Butterflies have complex color and scale patterns that allow them to camouflage, attract mates, or warn predators. Researchers used CRISPR/Cas9 to study the genes of one butterfly species to see how they contribute to the wing color and scale structure. Surprisingly, they found that the scale and color of the wings are linked to the same genes.

The wings of each melanin gene mutant.
image credits

The squinting bush brown butterfly, Bicyclus anynana, comes from East Africa and is typically a dark brown color. A postdoctoral fellow at the National University of Singapore, Yuji Matsuoka, disabled five of the butterfly’s pigment genes with CRISPR/Cas9. CRISPR is a new gene editing system that is capable of adding and disabling genes to different organisms easily and cheaply. The mutations not only changed the color of the butterfly to a light brown/yellow, but also altered the wing scale structure.

“Our research indicates that the color and structure of wing scales are intimately related because pigment molecules also affect the structure of scales,” says senior author Antónia Monteiro, a biologist at the National University of Singapore’s Faculty of Science and Yale-NUS College in Singapore. “Some end products of the melanin pathway, which produces butterfly wing pigments, play a role in both scale pigmentation and scale morphology.”

One mutation prevented the manifestation of the pigment dopa-melanin and it also caused an extra sheet of chitin to form horizontally on the upper surface of the wing scale. However, when the different pigment dopamine-melanin was mutated, there were suddenly vertical blades of chitin. This work shows that butterfly color and scale structure are intimately linked and seem to work together. These fives genes could constrain the evolution of a butterfly’s color.

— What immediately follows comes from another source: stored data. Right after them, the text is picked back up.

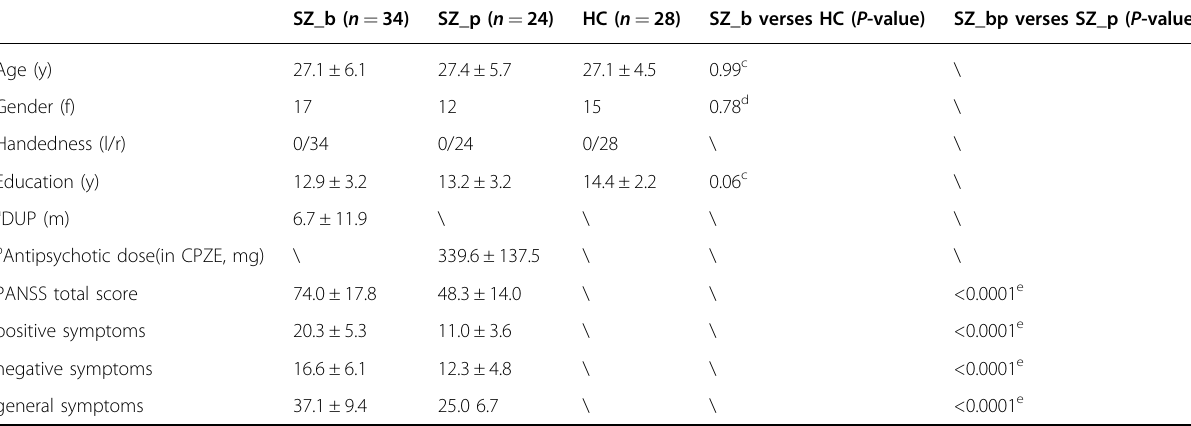
Table 1 Demographics and clinical characteristics from study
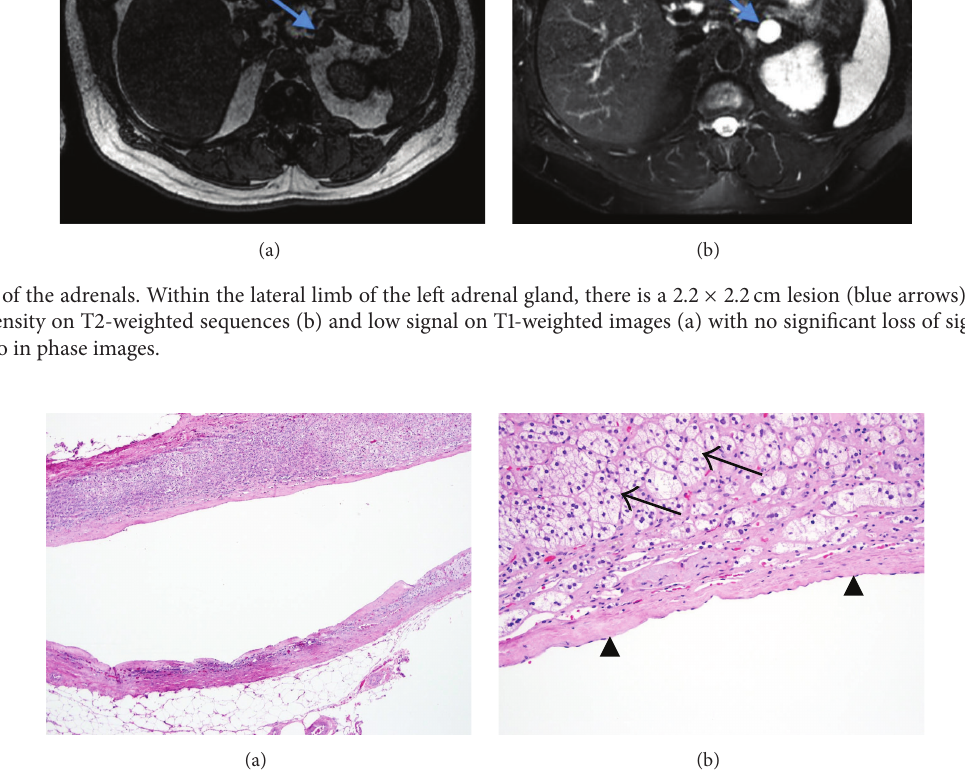
Figure2:(a)Grosspathologydemonstrateda2 cmfluid-filledcyst.Hematoxylinandeosinstainatlowmagnificationdemonstratesasmooth- linedcyst.(b)Hematoxylinandeosinstainathighmagnificationshowsendothelialcellsliningthewallofthecysticlesion(blackarrowheads). The stroma contains foamy cells (black arrows) with some mononuclear infiltrates. The entire picture is most consistent with benign vascular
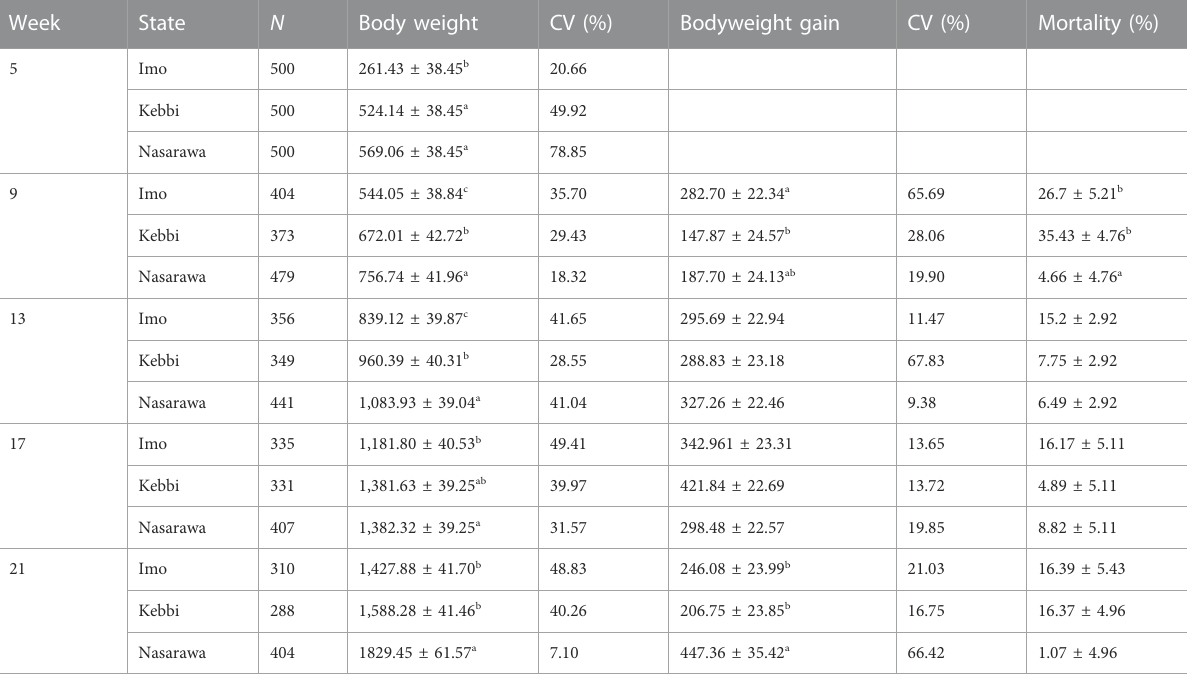
TABLE 2 Effect of agro-ecological zones on body weight, weight gain, and mortality (LSM ± SE).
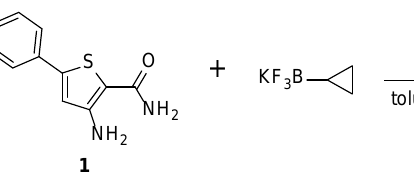
Figure 2. Examples of marketed boron-containing drugs.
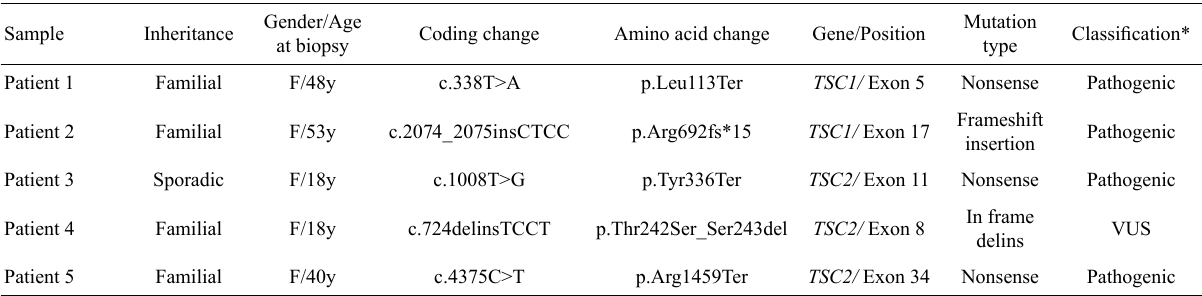
Table 1 ‒ Mutation analysis of TSC patients included in this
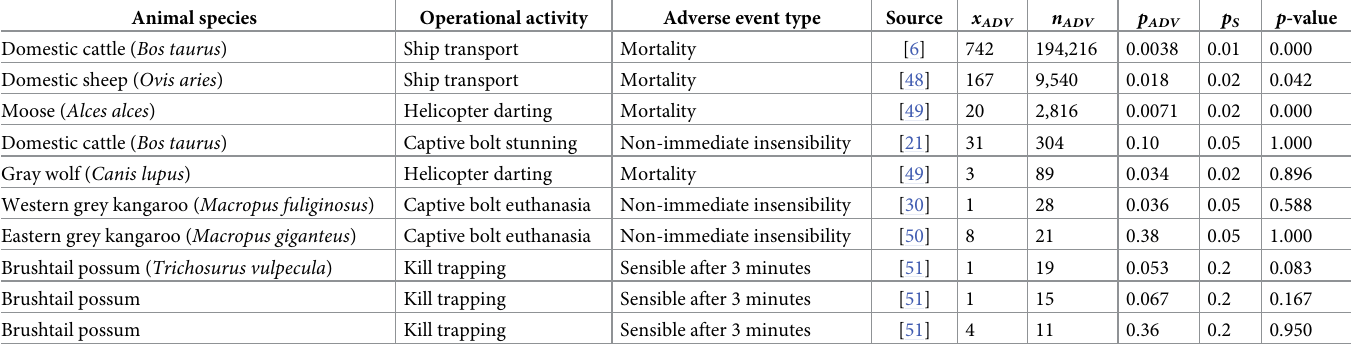
Table 3. The frequency of given adverse events ( p ADV ) as assessed in 10 published studies of operational animal use activities, and the p -values from an exact hypothesis–testing procedure using the alternative hypothesis H A : p ADV < p S .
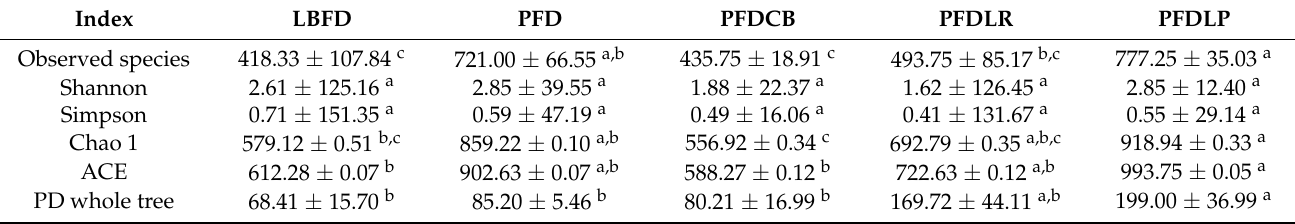
ACE: abundance-based coverage estimator; LBFD, live bait fish feeding group; PFD, pellet-feed feeding group with probiotics free; PFDCB, pellet-feed feeding group with C. butyricum plus; PFDLR, pellet-feed feeding group with L. rhamnosus plus; PFDLP, pellet-feed feeding group with L. plantarum plus. The numbers represent the mean ± SEM ( n = 3). A value followed by a lowercase superscript (a–c) differs significantly from all other values not followed by the same lowercase superscript at the same time point based on ANOVA followed by the post hoc test ( p <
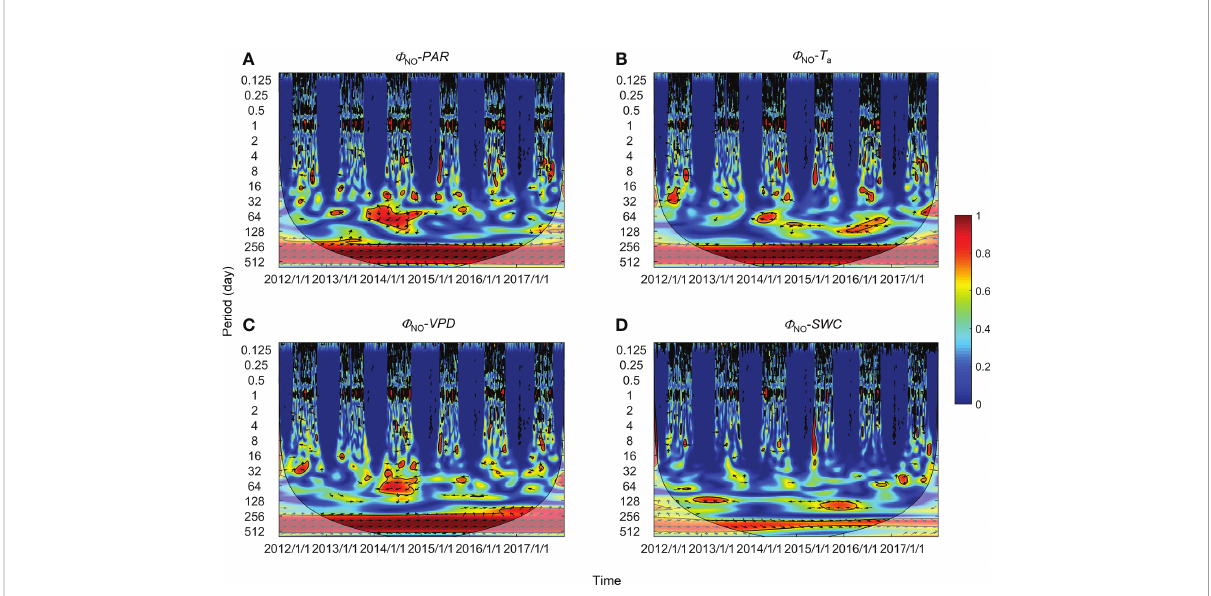
FIGURE 7 Wavelet coherence between regulatory thermal dissipation ( F NPQ ) and (A) photosynthetically active radiation ( PAR ), (B) air temperature ( T a ), (C) vapor pressure de fi cit ( VPD ), and (D) soil water content at a 0.3-m depth ( SWC ). The phase difference is shown by arrows. Arrows pointing upward indicate environmental factors leading F NPQ by 90°, whereas arrows pointing downward indicate environmental factors leading F NPQ by 270°. Arrows pointing left (or right) indicate environmental factors and F NPQ vary in-phase (or anti-phase). Black contour lines represent the 0.05 critical signi fi cance level. The thin arced lines denote the cone of in fl uence (COI) that delimits the region not affected by edge artefacts.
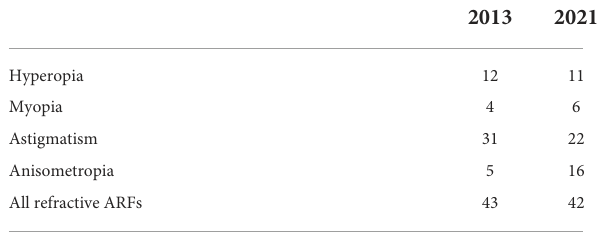
TABLE 1 Comparison of referrals based on the AAPOS 2013 and AAPOS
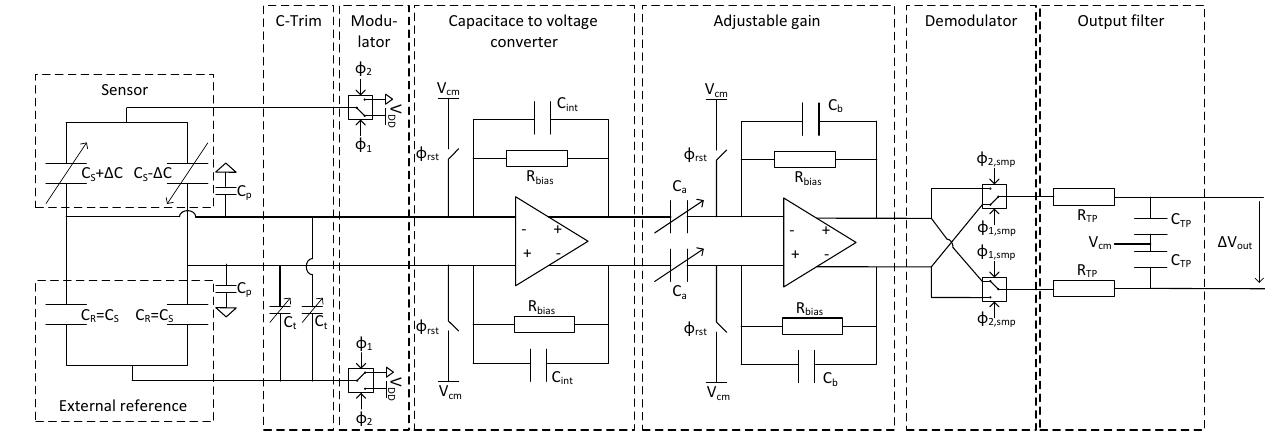
Figure 1. Block diagram of the presented circuit architecture.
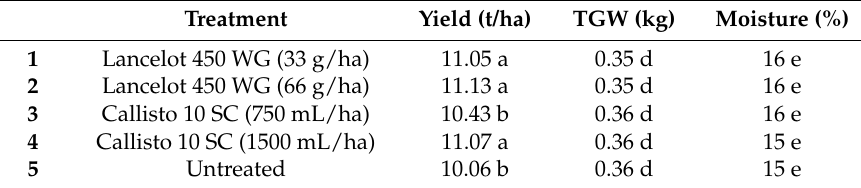
Table 6. Effects of the several treatments on seed yield, thousand grain weight (TGW), and seed moisture. Treatment Yield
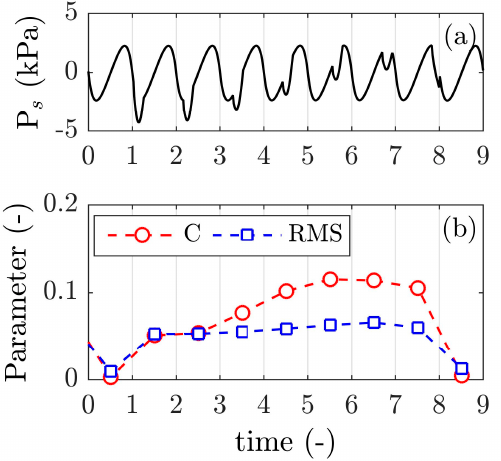
Figure 9. Effect of the position of a perturbation in the blade passage signature on the Correlation and RMS parameters. ( a ) Perturbed signal; ( b ) Correlation and RMS response.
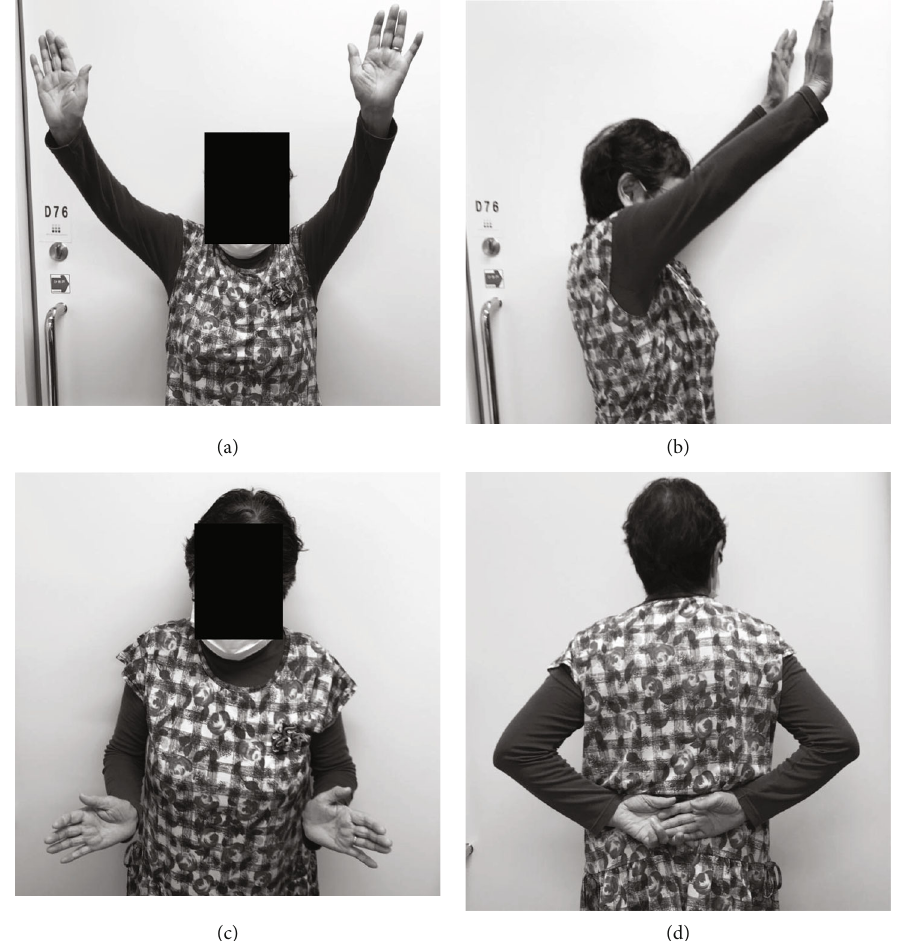
Figure 5: Active shoulder range of motion at the most recent follow-up: (a) forward elevation, (b) abduction, (c) adducted external rotation, and (d) adducted internal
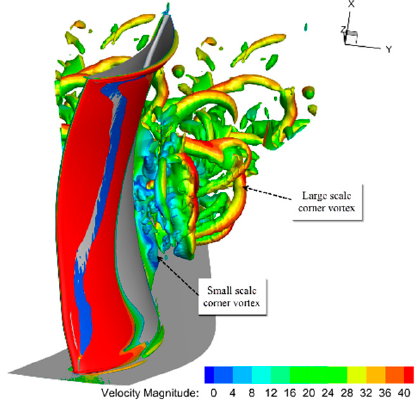
Figure 10. Isosurface of Q = 15,000,000.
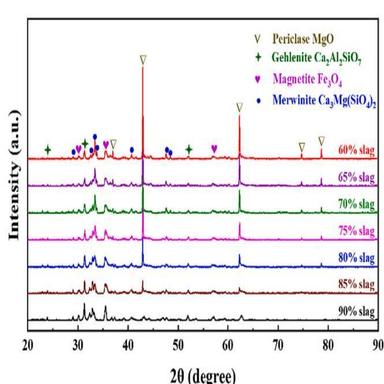
XRD patterns of samples after sintering at 1200 ◦C with different pretreated steel slag contents.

The wildtype butterfly (left) and with mutations (right).
Image credits: William H. Piel and Antónia Monteiro.

The morphology of wing scales is very different between butterfly species. Melanin seems to be an important molecule in this process and it is likely not the only one. These results also help us to know more about the development and evolution of butterfly wing scales.

“Some butterflies can have vivid hues just by having simple thin films of chitin on their scales that interfere with incoming light to create shades known as structural colors without producing corresponding pigments,” says Monteiro. “Light beams reflecting off the top and bottom surfaces of the chitin layer can interfere with each other and accentuate specific colors depending on the thickness of the film, so our results might be interesting in this context.”

One interesting application of this result could be to bioengineer bright colors based on butterfly scales in the future. Above all, this discovery helps us to better understand butterfly coloration and wing scale structure.

Journal reference: Matsuoka et al. 2018. Melanin Pathway Genes Regulate Color and Morphology of Butterfly Wing Scales. Cell Reports.